IBM Research-Tokyo’s Tetsuya Nasukawa is known as the inventor of TAKMI, Text Analysis and Knowledge Mining. It is a cognitive technology that mines unstructured data to identify hidden knowledge and give insights to businesses for making better decisions. Today, TAKMI is the core technology for the IBM Watson Explorer Content Analytics.
And it’s also behind Tetsuya’s search for Tokyo’s best sake bistro.
“The benefit of text mining technology is to make you aware of what you have not yet noticed, and that’s how I found this bistro which I became a regular customer” said Tetsuya… with a sad look in his face.
In late 2014, Tetsuya’s favorite bistro near Tokyo Station quietly closed. The bistro, Yanagi, was run by a couple with a small counter and three tables. Just the right size for the husband-and-wife team of Otosan (which translates as “father/darling”) and Okasan (or “mother/honey”) to manage. And they served the best Kanzake (warm sake) with a taste of Okasan’s home cooking.
The bistro gradually made fans like Tetsuya through word-of-mouth as a precious place that you want to introduce to close friends. So, Tetsuya was shocked to receive the call from Otosan with the news that Yanagi was closing. He wasn’t the only regular customer sad about the closure. During his last visit, Otosan softly muttered that if they could have this many customers on a regular basis, perhaps, they would not have had to make such a difficult decision.
Closing, though, came down to numbers. Customer review numbers. Yanagi had good reviews for its quality sake and homemade cooking. Just not enough of them to rank on popular restaurant review sites. It was a hidden treasure that unfortunately stayed hidden.
With Otosan’s words in his ear, Tetsuya decided to unveil the way how he found Yanagi to shed light on quality-conscious bistros like Yanagi.
The social sentiment of a good sake bistro
First, Tetsuya analyzed tweets with bistro names to determine if there is information that indicates a good bistro. He looked not only at tweets about bistros, but what kind of people tweet about bistros from millions of tweets and tens of thousands of candidates to narrow down the definition of a good bistro.
He also gathered tweets which contained either “nihonshu (sake)” or “beer,” while eliminating tweets with industry terms and expressions, such as “goraiten (formal way to say “look forward to your visit”).” He included tweets contain the word “beer” because he wanted to gather broader information in regards to sake –and oftentimes people start toasting with beer, before drinking sake; so there might be a greater possibility of finding information on sake by including these tweets.
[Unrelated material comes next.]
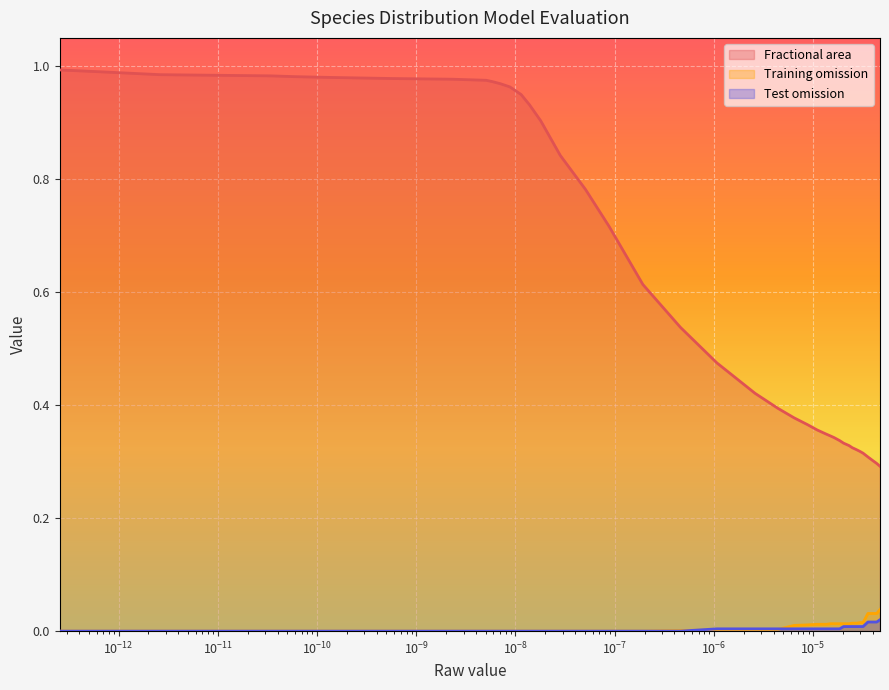

True or false: Test omission and Fractional area intersect in this chart.

False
He then referenced reviews and public information such as location, size, ambiance and menu against the definitions that emerged from his Twitter analysis. To do this, he mined the text of 4 million tweets to identify hidden bistros that may be good, and then cross-referenced reviews and public information to further narrow down which bistros might be good. For example, a tweet of “going to [bistro name] for some sake” might not seem significant, but it’s a good lead to connect with other findings.
Finally, Tetsuya matched bistros with low-rankings on review sites, but favorable tweets. In about 30 minutes, his system could deliver a potential bistro near a specific location, like Tokyo Station.
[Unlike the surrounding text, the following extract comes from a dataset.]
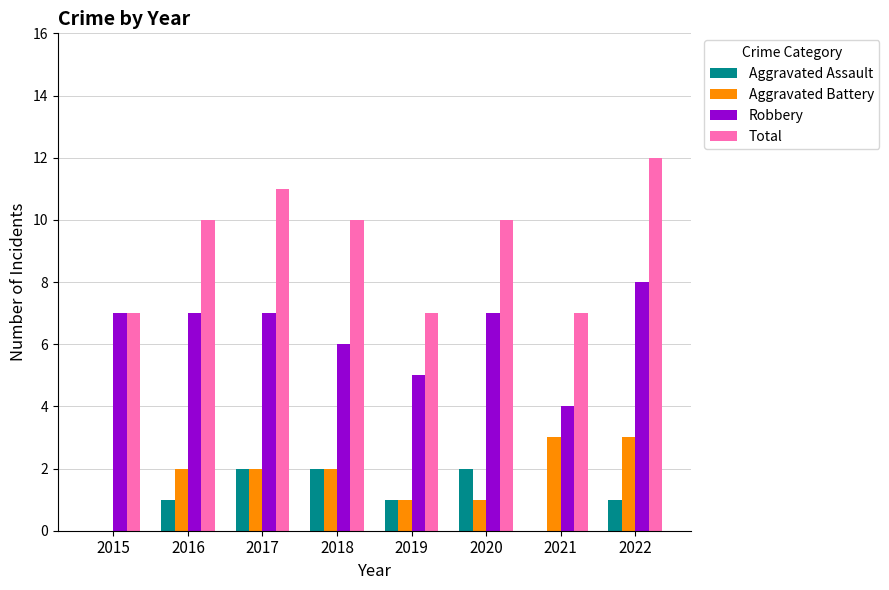

Which series has the largest total across all categories?

Total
To determine if his analytics technique worked well or not, he decided to go with an old fashion yet reliable way to confirm. As he identifies a good bistro, he tried it out after work with colleagues who also love sake. They quickly became members of the Japanese Sake club hosted by Tetsuya.
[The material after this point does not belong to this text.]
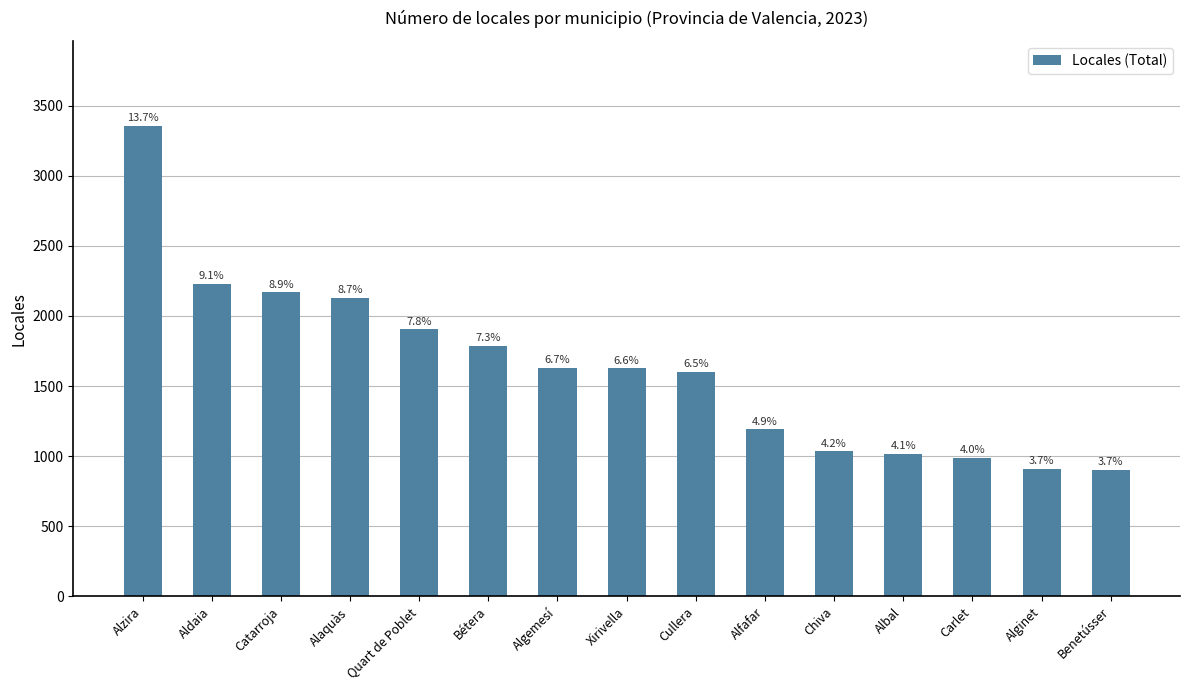

How many bars are there in total?

15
Based on his advanced analytics – and field trips to 15 excellent bistros from Tokyo to Kyoto – on how to discover a good sake bistros (plus field work by the Japanese Sake club), Tetsuya wrote Mining a large amount of tweets for discovering bistro serving good sake: an attempt for using micro blogs as knowledge, an academic paper (Japanese) that he and his club members presented at the 21st annual meeting of the Association for National Language Processing of Japan, last March.
Today, Tetsuya continues working on solving ambiguity problems, not losing sight of the fact that noisy data may hold hidden insights.
For example, bistros often have the family name of the owners. This makes identification challenging when using natural language processing because it’s difficult to identify if the name indicates the bistro, some family or something else.
He wants to further analyze the people tweeting about sake and sake bistros, using IBM Watson Personality Insights. Tetsuya also wants to integrate image analysis to better-identify bistros and locations. And he is always trying to add some fun into his research, with his Japanese Sake Club actively supporting him, particularly on field trips.